Neil Irwin gave us a list of five economic trends to be thankful for this Thanksgiving. Two of the items do not belong there, or at least not without serious qualification.

First, Irwin lists lower gas prices. This is good news in the sense that it means more money in consumers’ pockets. However it is not good news insofar as it encourages more gasoline consumption and therefore more greenhouse gas emissions. This will mean more loss of life and damage to property from rising ocean levels, desertification, and extreme weather events like the typhoon that hit the Philippines earlier this month.

Ideally the price of gasoline and other uses of fossil fuels would be taxed in a way that discouraged their use and provided revenue for developing green technologies and conservation measures. However this does not seem like a politically realistic prospect any time soon. Nonetheless, the prospect of much more global warming related damage does not seem the sort of thing that we should be thankful for.

The other item wrongly placed on the list is rising house prices. Even in normal times this would be an ambiguous story. Higher home prices is good news for homeowners, however it is bad news for anyone who hopes to own a home in the future. In this sense it is sort of a generational transfer from young to old. (The old are disproportionately homeowners, while the young are disproportionately people who would like to own homes.) In fact, if the Peter Peterson-Fix the Debt types actually did care about resources being transferred from the young to the old, they would be actively lobbying for policies that would lower house prices. But hey, no one ever accused them of being consistent.

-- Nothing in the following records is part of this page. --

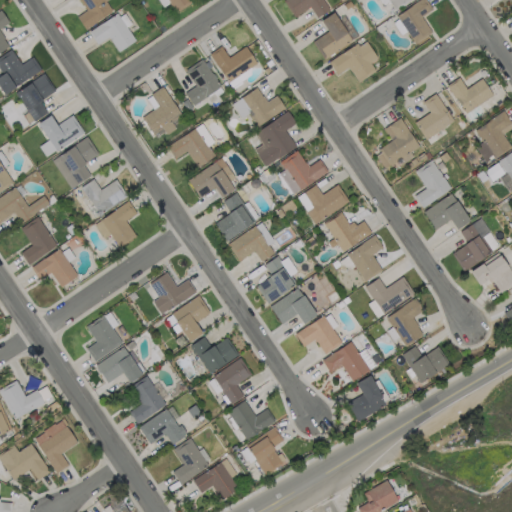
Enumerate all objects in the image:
building: (393, 2)
building: (172, 3)
building: (304, 6)
building: (92, 11)
building: (412, 20)
building: (2, 30)
building: (113, 31)
road: (487, 35)
building: (330, 36)
road: (166, 45)
building: (354, 61)
building: (231, 62)
building: (14, 70)
road: (410, 72)
building: (199, 81)
building: (468, 93)
building: (34, 96)
building: (256, 106)
building: (159, 111)
building: (432, 117)
building: (59, 131)
building: (202, 134)
building: (491, 136)
building: (273, 139)
building: (395, 145)
building: (189, 147)
building: (45, 148)
road: (364, 159)
building: (74, 162)
building: (501, 171)
building: (298, 172)
building: (3, 179)
building: (211, 179)
building: (429, 183)
building: (102, 194)
building: (320, 201)
building: (17, 205)
road: (170, 208)
building: (444, 212)
building: (232, 217)
building: (116, 224)
building: (344, 231)
building: (35, 240)
building: (250, 243)
building: (471, 244)
building: (364, 257)
building: (53, 268)
building: (275, 278)
building: (168, 292)
building: (387, 293)
road: (93, 297)
building: (291, 307)
building: (508, 313)
building: (188, 317)
building: (404, 321)
building: (317, 334)
building: (100, 338)
building: (212, 353)
building: (345, 361)
building: (424, 362)
building: (117, 366)
building: (230, 379)
road: (77, 392)
building: (18, 399)
building: (144, 399)
building: (364, 399)
building: (248, 419)
building: (3, 422)
building: (160, 427)
road: (388, 435)
building: (53, 444)
building: (264, 450)
building: (187, 460)
building: (22, 461)
road: (93, 488)
road: (320, 498)
building: (376, 498)
building: (3, 506)
building: (405, 510)
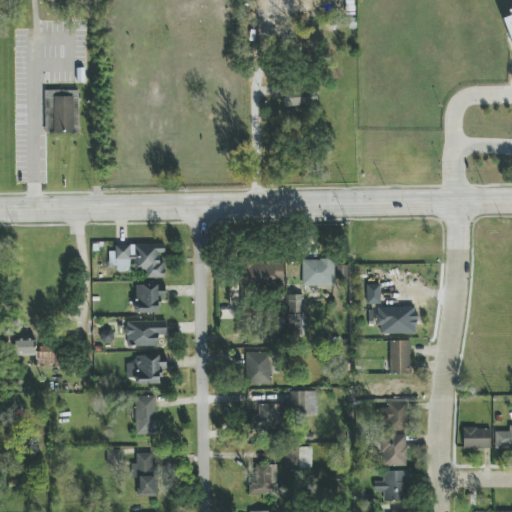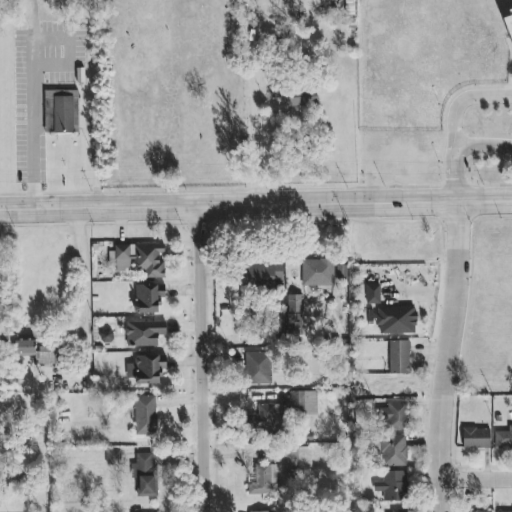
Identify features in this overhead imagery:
building: (511, 12)
building: (508, 22)
road: (68, 39)
building: (295, 95)
building: (296, 95)
road: (255, 109)
building: (61, 112)
building: (61, 112)
road: (491, 120)
road: (34, 137)
road: (454, 176)
road: (256, 207)
building: (141, 259)
building: (142, 259)
road: (83, 265)
building: (261, 272)
building: (261, 272)
building: (317, 272)
building: (318, 273)
building: (372, 294)
building: (373, 294)
building: (148, 297)
building: (148, 298)
building: (294, 303)
building: (295, 304)
building: (396, 320)
building: (397, 320)
building: (294, 324)
building: (294, 324)
building: (144, 333)
building: (144, 333)
building: (106, 336)
building: (107, 337)
building: (25, 347)
building: (26, 348)
building: (48, 355)
building: (48, 355)
building: (399, 357)
building: (399, 357)
road: (447, 357)
road: (205, 360)
building: (258, 368)
building: (259, 368)
building: (145, 369)
building: (145, 370)
building: (303, 403)
building: (303, 403)
building: (145, 415)
building: (146, 415)
building: (397, 416)
building: (266, 417)
building: (398, 417)
building: (266, 418)
building: (476, 438)
building: (476, 438)
building: (503, 439)
building: (503, 439)
building: (393, 450)
building: (393, 451)
building: (114, 457)
building: (297, 458)
building: (145, 475)
road: (477, 478)
building: (264, 481)
building: (393, 486)
building: (269, 511)
building: (397, 511)
building: (479, 511)
building: (505, 511)
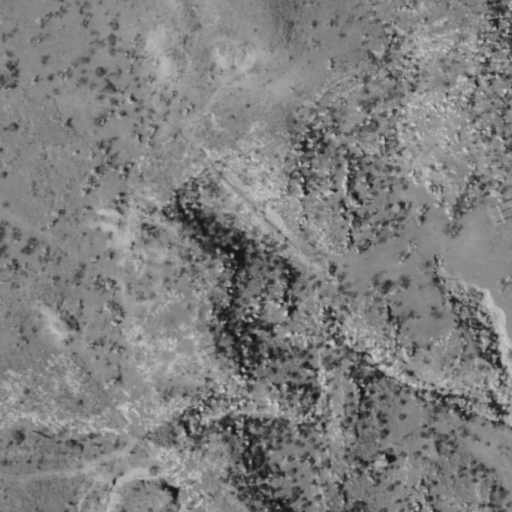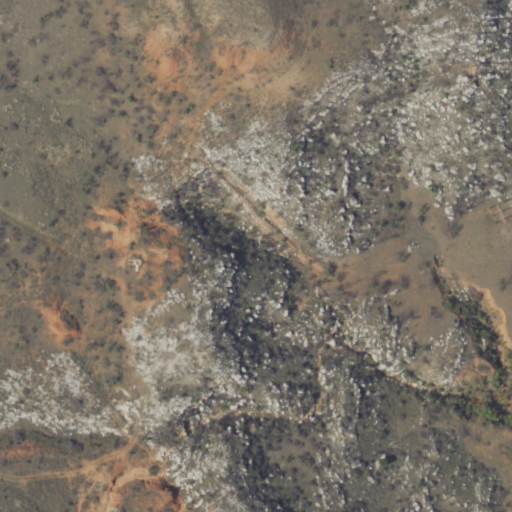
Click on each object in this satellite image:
power tower: (490, 215)
power tower: (198, 354)
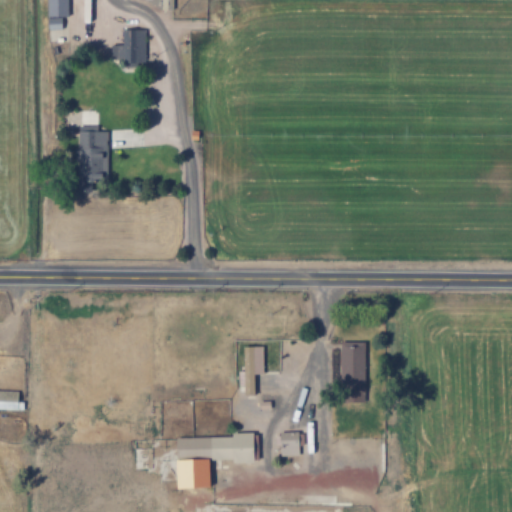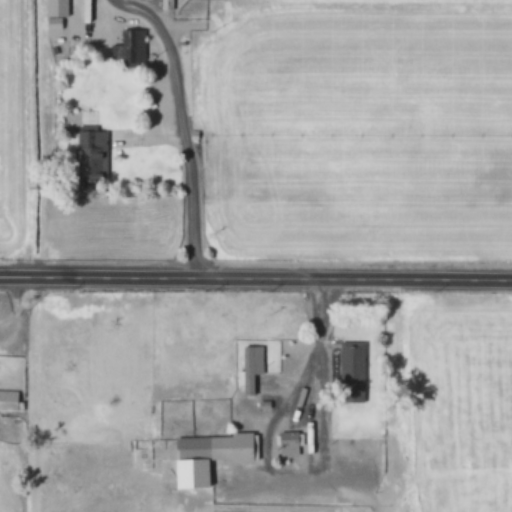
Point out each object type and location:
building: (54, 13)
building: (128, 48)
crop: (256, 120)
road: (172, 124)
building: (89, 157)
road: (256, 276)
building: (249, 368)
building: (350, 372)
building: (9, 400)
crop: (79, 401)
crop: (437, 406)
building: (287, 443)
building: (205, 456)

Anyhow, the rise in house prices is clearly bad news in the current context since we are getting back into bubble territory. Real house prices are now more than 20 percent above their trend level and only about 8 percent lower than when people who understand the housing market first began warning of a bubble in 2002. If house prices continue to rise into bubble territory, this raises the prospect of another collapse with millions of people again losing their life’s savings as their homes go underwater.

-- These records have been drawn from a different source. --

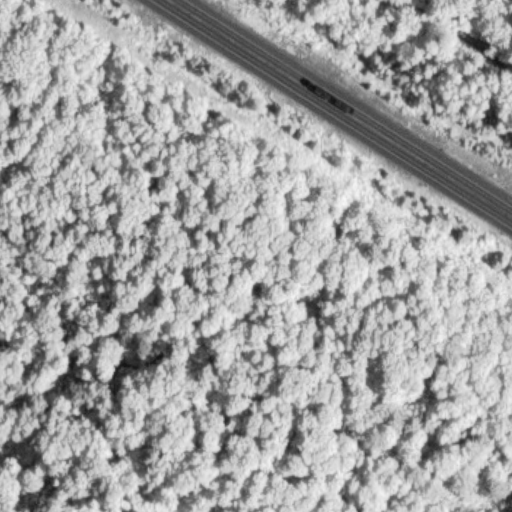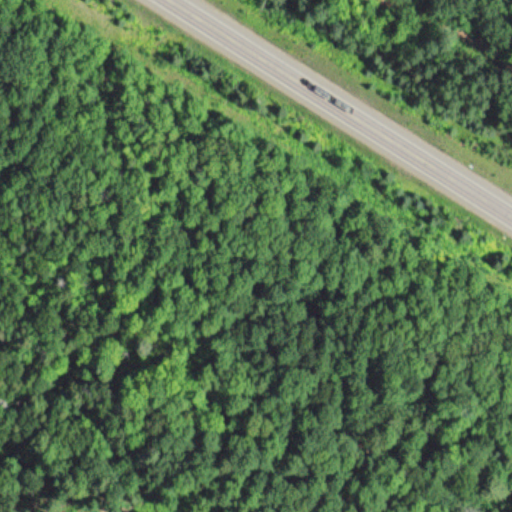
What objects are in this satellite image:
road: (342, 106)
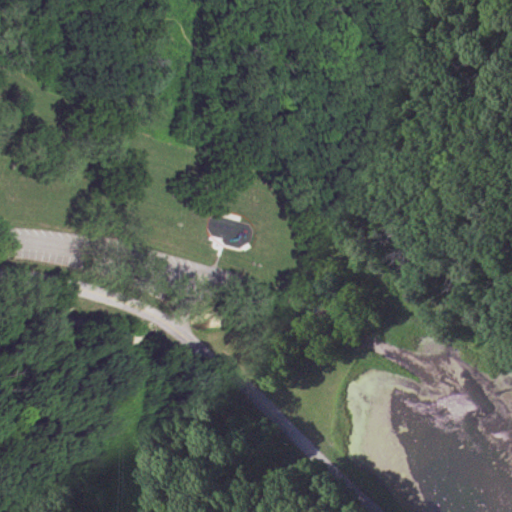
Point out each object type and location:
road: (284, 117)
road: (5, 211)
park: (256, 256)
road: (114, 263)
parking lot: (120, 264)
road: (209, 354)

Ideally the Fed would be taking steps to ensure that another bubble does not develop. The rise in mortgage interest rates following Bernanke’s taper talk in June may have accomplished this purpose. However, if house prices do continue their upward path then the Fed should be prepared to use regulatory measures and explicit warnings (i.e. having Bernanke/Yellen tell people that they are likely to lose lots of money buying into this market, with the research to back up the warning). The prospect of millions of new homebuyers losing their life’s savings in another housing crash is not something to be thankful for this Thanksgiving.